Russi, Clan-Destino: "Il sindaco cerca scorciatoie sul Via alla centrale?"
domenica 21 febbraio 2010
"Il giorno 15 gennaio scorso dalla segreteria del sindaco di Russi
- scrivono dall'associazione Clan-Destino - partiva una missiva indirizzata all'assessore regionale all'Ambiente
Lino Zanichelli. Viene spontaneo chiedersi quale tipo di rapporto
epistolare possa legare i due amministratori".
"E' forse il Sig. Retini preoccupato della pessima qualità dell'aria della pianura Padana che sta spingendo i suoi colleghi sindaci delle grandi metropoli a intraprendere delle misure per bloccare il traffico domenicale? Voleva forse documentarsi sulle ricadute ambientali degli impianti di combustione di biomasse? O forse no, visto che anche in qualità di massimo responsabile della tutela della salute dei russiani ha evitato un confronto diretto persino con i rappresentanti dell'Ordine dei Medici che avevano richiesto un confronto con cittadini e amministratori. Sappiamo comunque per certo che è tormentato da una gran fretta di arrivare alla conclusione dell'iter autorizzativo della centrale a biomasse di Russi".
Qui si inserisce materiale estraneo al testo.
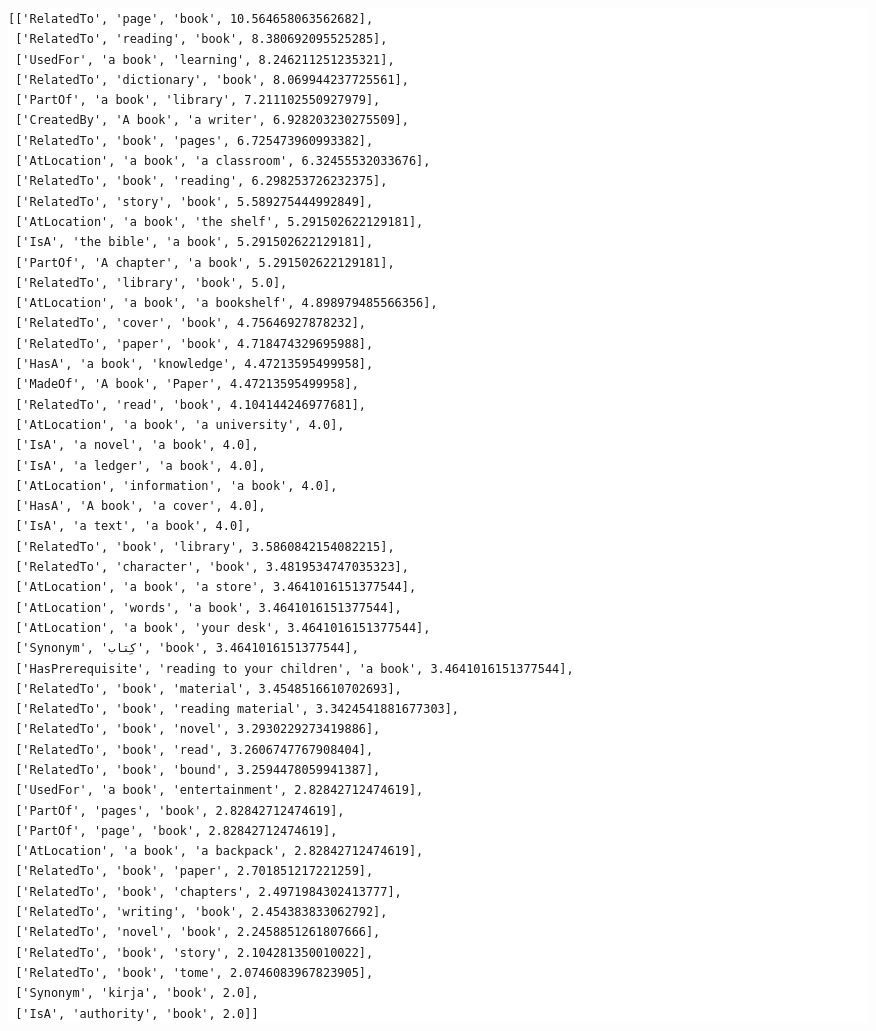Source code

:


    [['RelatedTo', 'page', 'book', 10.564658063562682],
     ['RelatedTo', 'reading', 'book', 8.380692095525285],
     ['UsedFor', 'a book', 'learning', 8.246211251235321],
     ['RelatedTo', 'dictionary', 'book', 8.069944237725561],
     ['PartOf', 'a book', 'library', 7.211102550927979],
     ['CreatedBy', 'A book', 'a writer', 6.928203230275509],
     ['RelatedTo', 'book', 'pages', 6.725473960993382],
     ['AtLocation', 'a book', 'a classroom', 6.32455532033676],
     ['RelatedTo', 'book', 'reading', 6.298253726232375],
     ['RelatedTo', 'story', 'book', 5.589275444992849],
     ['AtLocation', 'a book', 'the shelf', 5.291502622129181],
     ['IsA', 'the bible', 'a book', 5.291502622129181],
     ['PartOf', 'A chapter', 'a book', 5.291502622129181],
     ['RelatedTo', 'library', 'book', 5.0],
     ['AtLocation', 'a book', 'a bookshelf', 4.898979485566356],
     ['RelatedTo', 'cover', 'book', 4.75646927878232],
     ['RelatedTo', 'paper', 'book', 4.718474329695988],
     ['HasA', 'a book', 'knowledge', 4.47213595499958],
     ['MadeOf', 'A book', 'Paper', 4.47213595499958],
     ['RelatedTo', 'read', 'book', 4.104144246977681],
     ['AtLocation', 'a book', 'a university', 4.0],
     ['IsA', 'a novel', 'a book', 4.0],
     ['IsA', 'a ledger', 'a book', 4.0],
     ['AtLocation', 'information', 'a book', 4.0],
     ['HasA', 'A book', 'a cover', 4.0],
     ['IsA', 'a text', 'a book', 4.0],
     ['RelatedTo', 'book', 'library', 3.5860842154082215],
     ['RelatedTo', 'character', 'book', 3.4819534747035323],
     ['AtLocation', 'a book', 'a store', 3.4641016151377544],
     ['AtLocation', 'words', 'a book', 3.4641016151377544],
     ['AtLocation', 'a book', 'your desk', 3.4641016151377544],
     ['Synonym', 'كِتاب', 'book', 3.4641016151377544],
     ['HasPrerequisite', 'reading to your children', 'a book', 3.4641016151377544],
     ['RelatedTo', 'book', 'material', 3.4548516610702693],
     ['RelatedTo', 'book', 'reading material', 3.3424541881677303],
     ['RelatedTo', 'book', 'novel', 3.2930229273419886],
     ['RelatedTo', 'book', 'read', 3.2606747767908404],
     ['RelatedTo', 'book', 'bound', 3.2594478059941387],
     ['UsedFor', 'a book', 'entertainment', 2.82842712474619],
     ['PartOf', 'pages', 'book', 2.82842712474619],
     ['PartOf', 'page', 'book', 2.82842712474619],
     ['AtLocation', 'a book', 'a backpack', 2.82842712474619],
     ['RelatedTo', 'book', 'paper', 2.701851217221259],
     ['RelatedTo', 'book', 'chapters', 2.4971984302413777],
     ['RelatedTo', 'writing', 'book', 2.454383833062792],
     ['RelatedTo', 'novel', 'book', 2.2458851261807666],
     ['RelatedTo', 'book', 'story', 2.104281350010022],
     ['RelatedTo', 'book', 'tome', 2.0746083967823905],
     ['Synonym', 'kirja', 'book', 2.0],
     ['IsA', 'authority', 'book', 2.0]]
"Senza pudore alcuno, in quest'epoca di grandi 'raccomandazioni' - aggiungono - il sindaco, forse per cercare una scorciatoia o forse per avere un 'aiutino', scrive rivolgendosi in prima persona all'assessore Zanichelli per sollecitare l'autorizzazione dell'inceneritore a biomasse di Power-Crop, magari prima delle elezioni. Così, con questo espediente, si vorrebbe 'scavalcare' una procedura ancora in essere e che gli organi competenti della Regione stanno approfondendo, valutandone gli aspetti ambientali e le eventuali ripercussioni sanitarie. Ci pare questa una condotta assolutamente scorretta e da condannare".
"Non avremmo mai voluto vedere, per nessun motivo al mondo il primo responsabile della salute pubblica incalzare in questa maniera per ottenere un risultato privilegiando un interesse privato a discapito del bene comune della cittadinanza. Non si può neppure parlare di un tentativo di risoluzione dei problemi occupazionali per le imprese metalmeccaniche di Russi: la prospettiva di lavori per le aziende locali, collegata alla costruzione della centrale è un abbaglio, un'ipotesi seducente enunciata in svariate occasioni dal sindaco, un'illusione purtroppo destinata a svanire. E' nota la crisi del settore che ha coinvolto anche le aziende metalmeccaniche specializzate del gruppo Maccaferri, che, ben supponiamo, in caso di futuri appalti per la costruzione di un eventuale impianto a Russi, saranno sicuramente privilegiate nell'esecuzione della totalità dei lavori, originando un circolo chiuso di domanda e offerta che escluderà innegabilmente le aziende del nostro territorio".